-------- THE DATA

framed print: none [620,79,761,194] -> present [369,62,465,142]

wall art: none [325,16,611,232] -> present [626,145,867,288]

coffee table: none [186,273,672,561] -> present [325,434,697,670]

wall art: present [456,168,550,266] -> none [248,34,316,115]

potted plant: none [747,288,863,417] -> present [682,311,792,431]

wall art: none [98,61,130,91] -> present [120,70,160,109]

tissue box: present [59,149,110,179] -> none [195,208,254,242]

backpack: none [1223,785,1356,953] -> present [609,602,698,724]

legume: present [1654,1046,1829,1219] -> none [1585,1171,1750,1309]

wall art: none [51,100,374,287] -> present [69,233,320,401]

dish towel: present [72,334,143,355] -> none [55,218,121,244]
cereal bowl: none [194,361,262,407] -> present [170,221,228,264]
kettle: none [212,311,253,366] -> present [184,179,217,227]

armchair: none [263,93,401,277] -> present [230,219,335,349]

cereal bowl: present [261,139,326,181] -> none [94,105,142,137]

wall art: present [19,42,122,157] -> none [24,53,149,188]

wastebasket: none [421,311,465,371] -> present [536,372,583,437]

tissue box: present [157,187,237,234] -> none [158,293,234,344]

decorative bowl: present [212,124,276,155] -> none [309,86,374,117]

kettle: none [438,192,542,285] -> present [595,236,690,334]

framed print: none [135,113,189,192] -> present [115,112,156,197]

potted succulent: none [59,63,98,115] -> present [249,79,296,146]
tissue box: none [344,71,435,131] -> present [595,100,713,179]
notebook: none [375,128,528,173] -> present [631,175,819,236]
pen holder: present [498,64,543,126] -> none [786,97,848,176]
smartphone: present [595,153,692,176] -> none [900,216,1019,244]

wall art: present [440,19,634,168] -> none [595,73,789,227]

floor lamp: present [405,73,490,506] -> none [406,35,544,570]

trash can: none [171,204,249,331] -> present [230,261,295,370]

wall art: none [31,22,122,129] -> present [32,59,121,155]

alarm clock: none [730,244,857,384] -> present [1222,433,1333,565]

----------------

### PROBLEM REQUIREMENTS
Every record above must be duplicated exactly.

### OUTPUT FOR THIS EXERCISE
framed print: none [620,79,761,194] -> present [369,62,465,142]

wall art: none [325,16,611,232] -> present [626,145,867,288]

coffee table: none [186,273,672,561] -> present [325,434,697,670]

wall art: present [456,168,550,266] -> none [248,34,316,115]

potted plant: none [747,288,863,417] -> present [682,311,792,431]

wall art: none [98,61,130,91] -> present [120,70,160,109]

tissue box: present [59,149,110,179] -> none [195,208,254,242]

backpack: none [1223,785,1356,953] -> present [609,602,698,724]

legume: present [1654,1046,1829,1219] -> none [1585,1171,1750,1309]

wall art: none [51,100,374,287] -> present [69,233,320,401]

dish towel: present [72,334,143,355] -> none [55,218,121,244]
cereal bowl: none [194,361,262,407] -> present [170,221,228,264]
kettle: none [212,311,253,366] -> present [184,179,217,227]

armchair: none [263,93,401,277] -> present [230,219,335,349]

cereal bowl: present [261,139,326,181] -> none [94,105,142,137]

wall art: present [19,42,122,157] -> none [24,53,149,188]

wastebasket: none [421,311,465,371] -> present [536,372,583,437]

tissue box: present [157,187,237,234] -> none [158,293,234,344]

decorative bowl: present [212,124,276,155] -> none [309,86,374,117]

kettle: none [438,192,542,285] -> present [595,236,690,334]

framed print: none [135,113,189,192] -> present [115,112,156,197]

potted succulent: none [59,63,98,115] -> present [249,79,296,146]
tissue box: none [344,71,435,131] -> present [595,100,713,179]
notebook: none [375,128,528,173] -> present [631,175,819,236]
pen holder: present [498,64,543,126] -> none [786,97,848,176]
smartphone: present [595,153,692,176] -> none [900,216,1019,244]

wall art: present [440,19,634,168] -> none [595,73,789,227]

floor lamp: present [405,73,490,506] -> none [406,35,544,570]

trash can: none [171,204,249,331] -> present [230,261,295,370]

wall art: none [31,22,122,129] -> present [32,59,121,155]

alarm clock: none [730,244,857,384] -> present [1222,433,1333,565]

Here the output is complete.